Lesson 3: Ensuring System Availability | MCSE Training Kit (Exam 70-226): Designing Highly Available Web Solutions with Microsoft Windows 2000 Server Technologies (MCSE Training Kits)

Hardware failure, data corruption, and physical site destruction all pose threats to a Web site that must be available nearly 100 percent of the time. You can enhance your site’s availability by first identifying services that must be available and then identifying the points at which those services can fail. Increasing availability also means reducing the probability of failure. Decisions about how far to go to prevent failures are based on a combination of your company’s tolerance for service outages, the budget, and your staff’s expertise. System availability depends on the hardware and software you choose and the effectiveness of your operating procedures. This lesson introduces you to three fundamental strategies that you can use to design a highly available site: developing operational procedures, ensuring adequate capacity, and reducing the probability of failure.

After this lesson, you will be able to

Identify three fundamental strategies that you can use to design a highly available Web site

Estimated lesson time: 20 minutes

Designing a Highly Available Web Site

You can design availability into a Web site by identifying services that must be available, determining where those services can fail, and then designing the services so that they continue to be available to customers even if a failure occurs. You can use three fundamental strategies to design a highly available site:

Develop operational procedures that are well documented and appropriate for your goals and your staff’s capabilities.
Ensure that your site has enough capacity to handle processing loads.
Reduce the probability of failure.

_WHAT TO PRODUCE_.
Reproduce the passage from the lesson on system availability starting at "Designing a Highly" and ending at "Reduce the probability of failure.", word for word.

_RECORDED DATA_.
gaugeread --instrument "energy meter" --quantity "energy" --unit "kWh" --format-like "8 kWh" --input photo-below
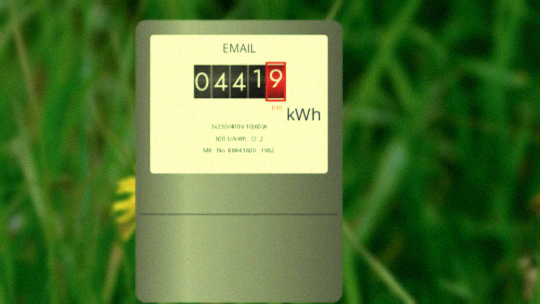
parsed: 441.9 kWh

_EXERCISE RESULT_.
Designing a Highly Available Web Site

You can design availability into a Web site by identifying services that must be available, determining where those services can fail, and then designing the services so that they continue to be available to customers even if a failure occurs. You can use three fundamental strategies to design a highly available site:

Develop operational procedures that are well documented and appropriate for your goals and your staff’s capabilities.
Ensure that your site has enough capacity to handle processing loads.
Reduce the probability of failure.